Educação
São Paulo pode trocar o trote por ação cidadã
Multa, suspensão e, se for o caso, cancelamento da matrícula. Estas são algumas das punições previstas no projeto de lei apresentado pelo deputado estadual Gil Arantes (DEM), que busca banir de São Paulo o trote escolar praticado contra calouros das instituições de ensino público e privado.
No lugar de brincadeiras que causem constrangimentos aos novatos, o parlamentar originário de Barueri propõe que os estabelecimentos educacionais criem o chamado “trote cidadão”, que seria criado por comissão de professores e alunos e marcado por ações de cunho cívico ou social.
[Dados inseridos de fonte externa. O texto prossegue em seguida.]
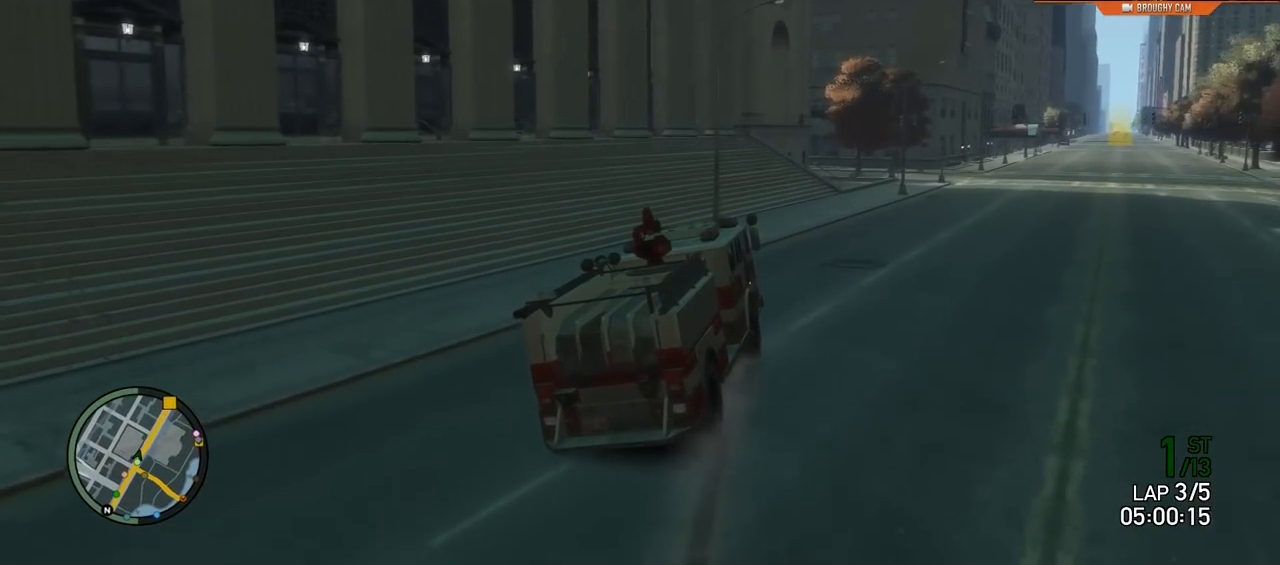
{"buttons": ["R2"], "left_stick": "right", "right_stick": "center", "events": [[50, "left_stick", "right"], [283, "left_stick", "up-right"], [484, "left_stick", "right"]]}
O deputado propõe ainda campanhas de esclarecimento para por fim à prática que torna vítimas diferentes jovens anualmente no Estado. “Os pais do autor (dos trotes) são solidariamente responsáveis pela multa, salvo se restar comprovada a independência financeira do aluno”, destaca trecho do projeto.
Se aprovada, a lei também indicará que enquanto não for paga a multa, o aluno não receberá o diploma. A omissão do estabelecimento educacional pode render implicação de responsabilidade à instituição, por eventuais danos morais e materiais praticados nos atos de recepção aos seus novos alunos.
Coisa séria
Mais do que constrangimentos, a mídia ocasionalmente apresenta novas ocorrências de trotes escolares caracterizadas por atos violentos e selvageria. Há casos extremos, com registro de mortes ou violência física ou mental com conseqüências irreparáveis.
Para Gil Arantes, a sociedade paulista precisa dar uma resposta imediata a essa nova realidade. “Precisamos criar mecanismos institucionais, para garantir a integridade física dos calouros, sem que isso represente necessariamente o fim de uma cultura universitária”, defende o deputado.